Memoirs of a Prima Donna

By Clara Louise Kellogg

(Mme. Strakosch)

8o. With 48 Illustrations.

Clara Louise Kellogg, who is now Clara Louise Strakosch, was the first American prima donna to win recognition abroad. After making her début in opera at the Academy of Music, in New York, in 1861, she appeared in opera in London and later in Berlin, Vienna, and Saint Petersburg. In every country she was received with acclaim and returned to her native land covered with honors showered upon her by the best audiences that the old world affords.

Miss Kellogg created the rôle of Marguerite in Gounod's Faust in this country, and of Mignon in Ambroise Thomas's opera of that name. After winning laurels in Italian opera she organized an English opera company of her own, which sang for several seasons in New York and the principal cities of the United States.
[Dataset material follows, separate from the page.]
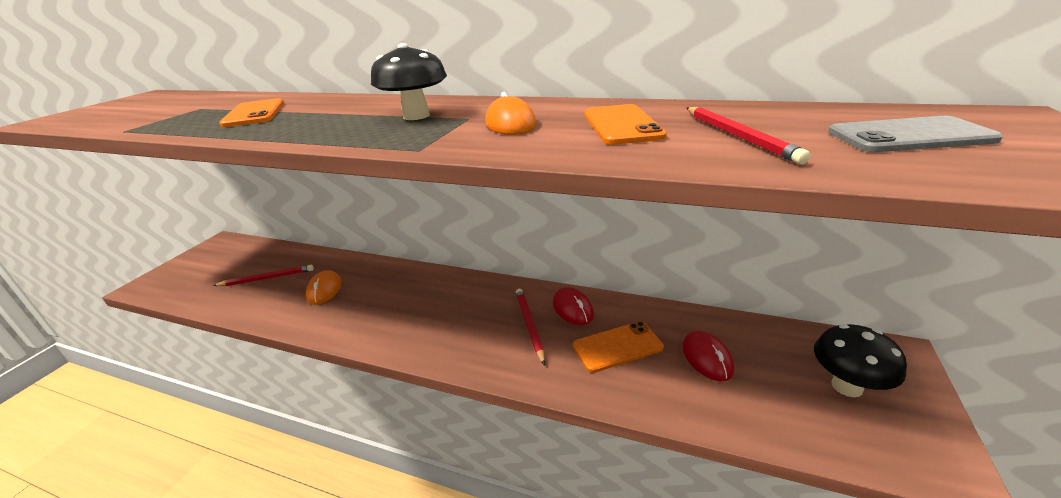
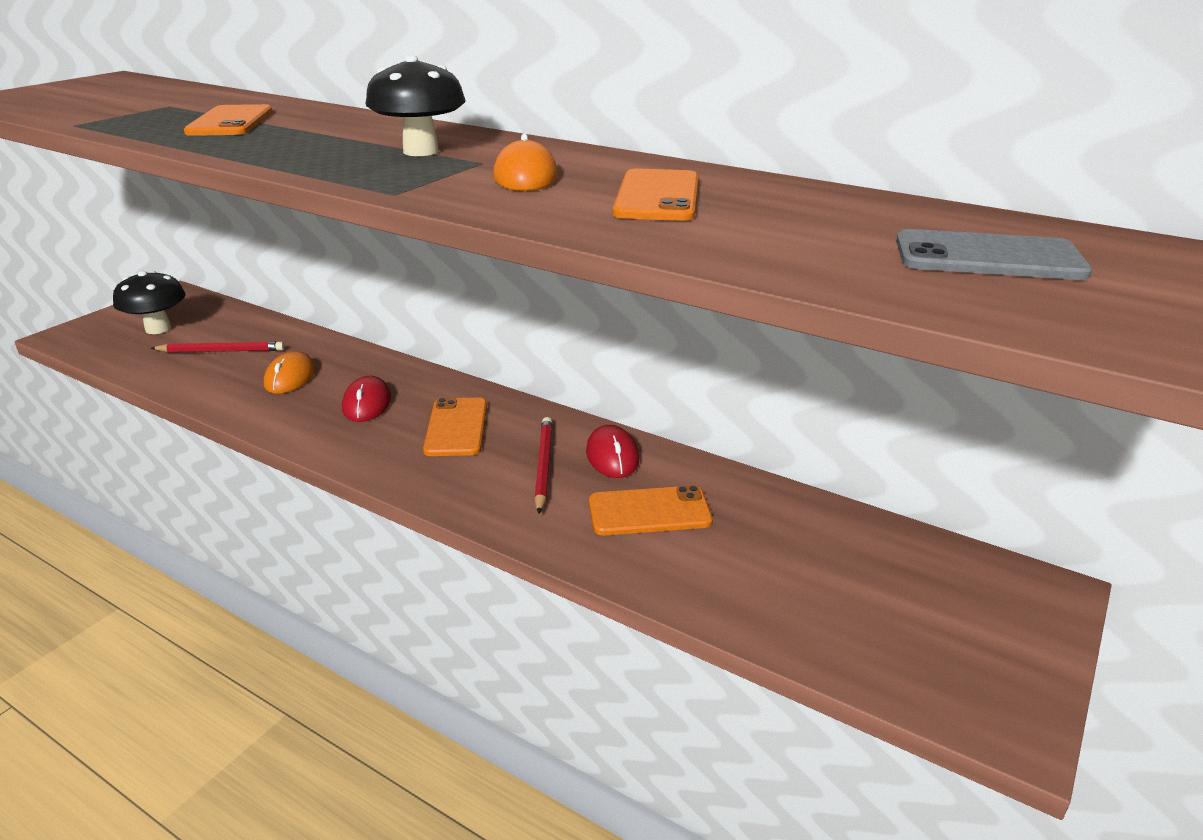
camera: 10 degrees right, 0 degrees up
red mouse [682,331,734,381] -> red mouse moved to [342,376,391,422]
red pencil [687,107,811,165] -> none
black mushroom [814,324,907,397] -> black mushroom moved to [113,271,185,334]
none -> orange phone [423,397,487,456]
While at the head of her own company she produced Wagner's Flying Dutchman for the first time in America, creating the rôle of Senta, and she was the first prima donna to sing Aïda and Carmen in English. Miss Kellogg was famous not only for the beautiful quality of her voice but for her marvelous musical ear. It is said that there were over forty operas that she could sing on twenty-four hours' notice, and that never once in the course of her operatic career had she been known to sing a fraction of a tone off the key.

These Memoirs are filled with anecdotes of the interesting people whom she met, on and off the stage, and contain a fund of information about voice culture and the study of music that no one interested in the subject can read without profit.